An Oldie on Tactical Evangelism

When I most recently visited my parents, they were in the middle of a redecorating job that caused my father’s entire theological lending library to be stacked in boxes in the hall.  (Note: he would not consider it a lending library, largely because of my loose return policy.)  This upheaval unearthed an 11-year-old book that appealed to me mostly because it was short.

“Engaging the Closed Minded” reads a little like an academic paper.  No fluff, straight shots of information and loads of citations in six chapters.  Author Dan Story’s aim is not to present apologetics arguments, although he has written another book to that end and recommends several more in the notes of this book.  “Enaging” is a tactical manual.

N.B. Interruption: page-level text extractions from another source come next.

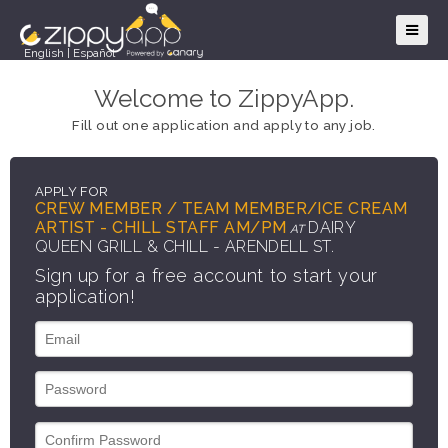
English
|
Español
Welcome to ZippyApp.
Fill out one application and apply to any job.
APPLY FOR
CREW MEMBER / TEAM MEMBER/ICE CREAM
ARTIST - CHILL STAFF AM/PM
DAIRY
AT
QUEEN GRILL & CHILL - ARENDELL ST.
Sign up for a free account to start your
application!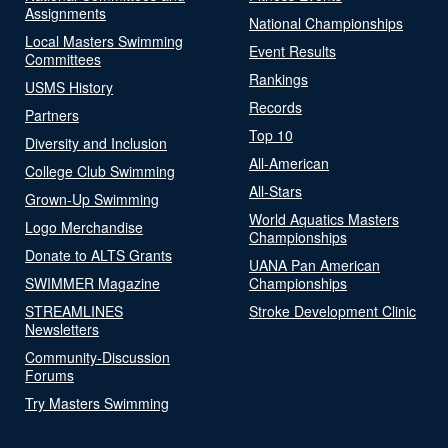
Assignments
National Championships
Local Masters Swimming
Event Results
Committees
Rankings
USMS History
Records
Partners
Top 10
Diversity and Inclusion
All-American
College Club Swimming
All-Stars
Grown-Up Swimming
World Aquatics Masters
Logo Merchandise
Championships
Donate to ALTS Grants
UANA Pan American
SWIMMER Magazine
Championships
STREAMLINES
Stroke Development Clinic
Newsletters
Community-Discussion
Forums
Try Masters Swimming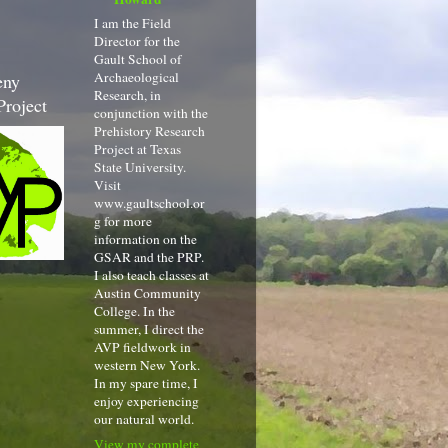
I am the Field
Director for the
Gault School of
Archaeological
eny
Research, in
Project
conjunction with the
Prehistory Research
Project at Texas
State University.
Visit
www.gaultschool.or
g for more
information on the
GSAR and the PRP.
I also teach classes at
Austin Community
College. In the
summer, I direct the
AVP fieldwork in
western New York.
In my spare time, I
enjoy experiencing
our natural world.
View my complete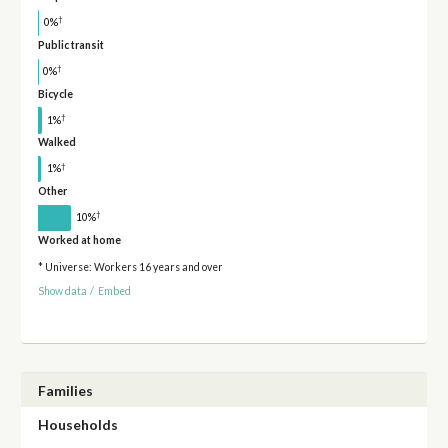
†
0%
Public transit
†
0%
Bicycle
†
1%
Walked
†
1%
Other
†
10%
Worked at home
* Universe: Workers 16 years and over
Show data
/
Embed
Families
Households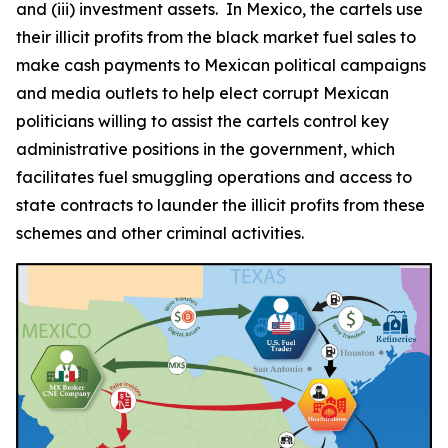
and (iii) investment assets. In Mexico, the cartels use
their illicit profits from the black market fuel sales to
make cash payments to Mexican political campaigns
and media outlets to help elect corrupt Mexican
politicians willing to assist the cartels control key
administrative positions in the government, which
facilitates fuel smuggling operations and access to
state contracts to launder the illicit profits from these
schemes and other criminal activities.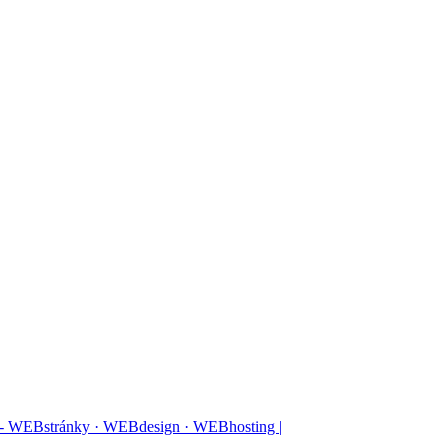
 - WEBstránky · WEBdesign · WEBhosting |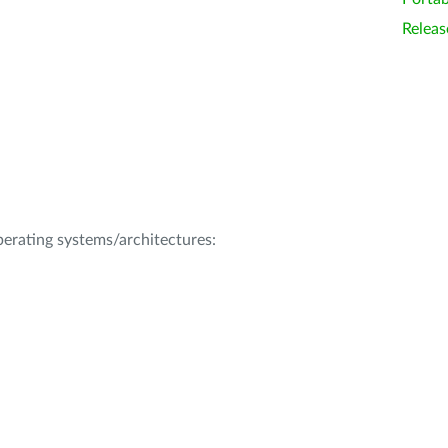
Releas
operating systems/architectures: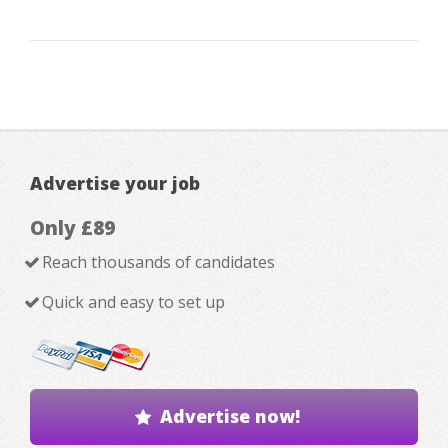
Advertise your job
Only £89
Reach thousands of candidates
Quick and easy to set up
Advertise now!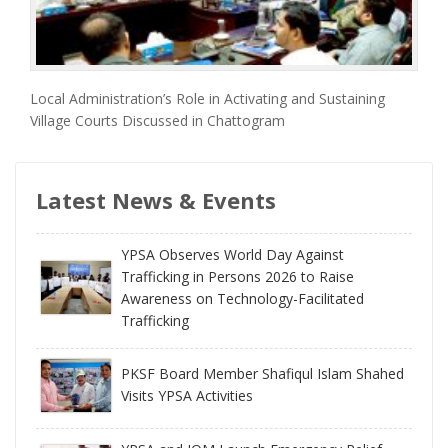
Local Administration’s Role in Activating and Sustaining
Village Courts Discussed in Chattogram
Latest News & Events
YPSA Observes World Day Against
Trafficking in Persons 2026 to Raise
Awareness on Technology-Facilitated
Trafficking
PKSF Board Member Shafiqul Islam Shahed
Visits YPSA Activities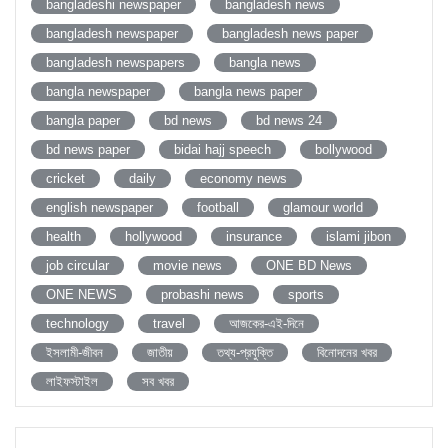
bangladeshi newspaper
bangladesh news
bangladesh newspaper
bangladesh news paper
bangladesh newspapers
bangla news
bangla newspaper
bangla news paper
bangla paper
bd news
bd news 24
bd news paper
bidai hajj speech
bollywood
cricket
daily
economy news
english newspaper
football
glamour world
health
hollywood
insurance
islami jibon
job circular
movie news
ONE BD News
ONE NEWS
probashi news
sports
technology
travel
আজকের-এই-দিনে
ইসলামী-জীবন
জাতীয়
তথ্য-প্রযুক্তি
বিনোদনের খবর
লাইফস্টাইল
সব খবর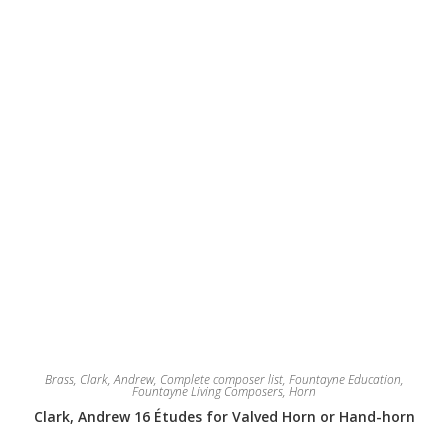
on
the
product
page
Brass
,
Clark, Andrew
,
Complete composer list
,
Fountayne Education
,
Fountayne Living Composers
,
Horn
Clark, Andrew 16 Études for Valved Horn or Hand-horn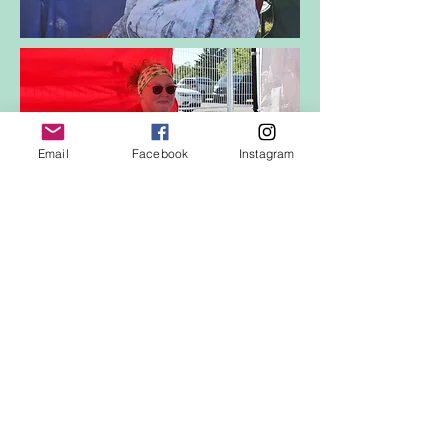
Email
Facebook
Instagram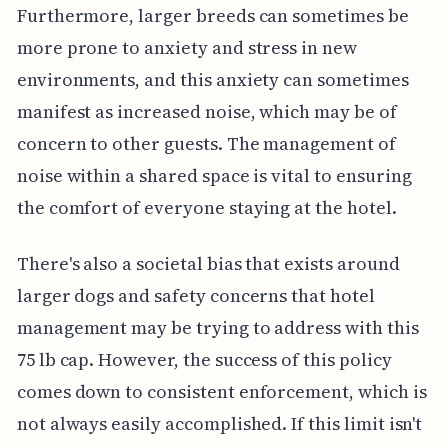
Furthermore, larger breeds can sometimes be
more prone to anxiety and stress in new
environments, and this anxiety can sometimes
manifest as increased noise, which may be of
concern to other guests. The management of
noise within a shared space is vital to ensuring
the comfort of everyone staying at the hotel.
There's also a societal bias that exists around
larger dogs and safety concerns that hotel
management may be trying to address with this
75 lb cap. However, the success of this policy
comes down to consistent enforcement, which is
not always easily accomplished. If this limit isn't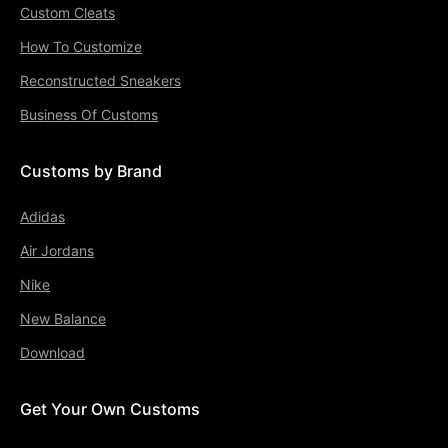
Custom Cleats
How To Customize
Reconstructed Sneakers
Business Of Customs
Customs by Brand
Adidas
Air Jordans
Nike
New Balance
Download
Get Your Own Customs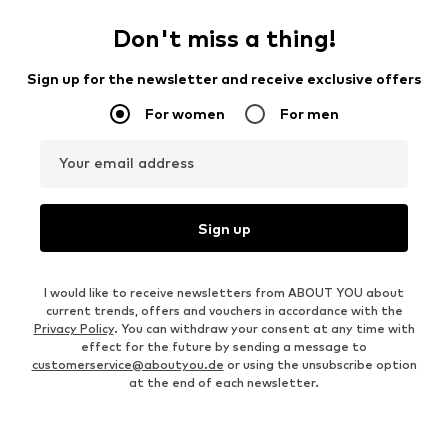
Don't miss a thing!
Sign up for the newsletter and receive exclusive offers
For women
For men
Your email address
Sign up
I would like to receive newsletters from ABOUT YOU about
current trends, offers and vouchers in accordance with the
Privacy Policy
. You can withdraw your consent at any time with
effect for the future by sending a message to
customerservice@aboutyou.de
or using the unsubscribe option
at the end of each newsletter.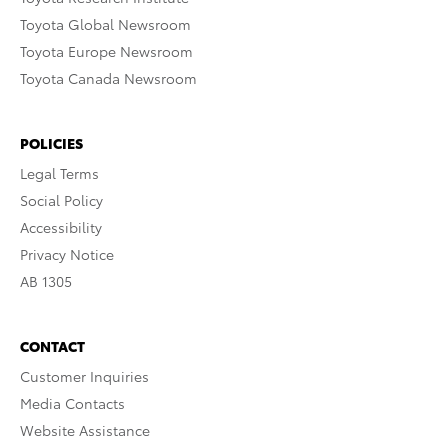
Toyota Global Newsroom
Toyota Europe Newsroom
Toyota Canada Newsroom
POLICIES
Legal Terms
Social Policy
Accessibility
Privacy Notice
AB 1305
CONTACT
Customer Inquiries
Media Contacts
Website Assistance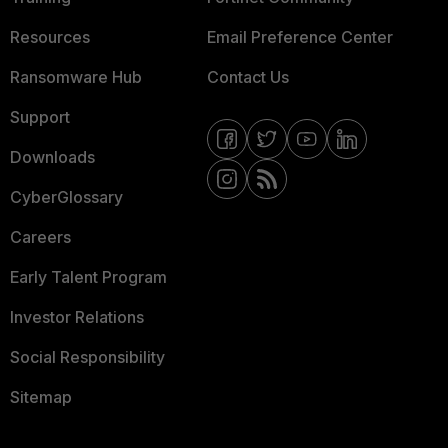
Resources
Email Preference Center
Ransomware Hub
Contact Us
Support
Downloads
CyberGlossary
Careers
Early Talent Program
Investor Relations
Social Responsibility
Sitemap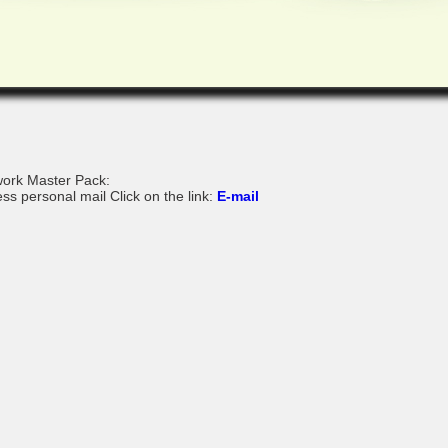
ork Master Pack:
ss personal mail Click on the link:
E-mail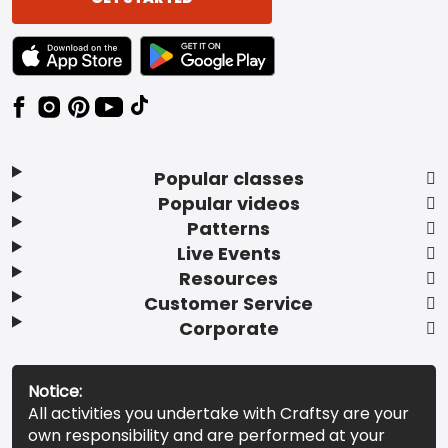
TEXT LINK BADGE TO APPLE APP STORE
TEXT LINK BADGE TO GOOGLE PLAY ST
Popular classes
Popular videos
Patterns
Live Events
Resources
Customer Service
Corporate
Notice:
All activities you undertake with Craftsy are your
own responsibility and are performed at your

Story first establishes this book as pertaining solely to apologetic, versus lifestyle, evangelism.  Once you have the tools, the evidences (yes, you do have to read a lot of other books and study the Bible systematically to get these, but you were going to do that anyway, right?), you need a game plan that prevents you from standing on street corners yelling, “Accept the historicity of Scripture, Sinner!” to passing pedestrians.

This book may not be new (1999) or well known, but it is a concise source of handy ideas.  What are the basic combinations of worldviews and personality types that you may encounter, and how does this affect your approach?  How can you recognize and circumvent peripheral issues and distractions that obstruct a focused discussion?  What is the goal of apologetics (to create a platform for a gospel presentation where one is not yet ripe)? 

Story offers tips for finding common ground from which to launch, for keeping things friendly, for not sabotaging your own witness.  There’s also plenty of space devoted to Socratic Methodology, which I love.  It’s about questioning, shifting the burden of proof, recognizing that most people know next to nothing about the Bible or Christianity, or even the roots of their own assumptions and beliefs.  It’s about just asking questions to help people examine what they think and find where, maybe, they haven’t thought much at all.  It’s not about shoving facts down people’s throats.

In sum, if you’ve a sieve-brain like me, and a stack of apologetics books with wrinkles only in the first chapters, this is a quick and useful read.  It may just inspire me to go back to those evidence charts.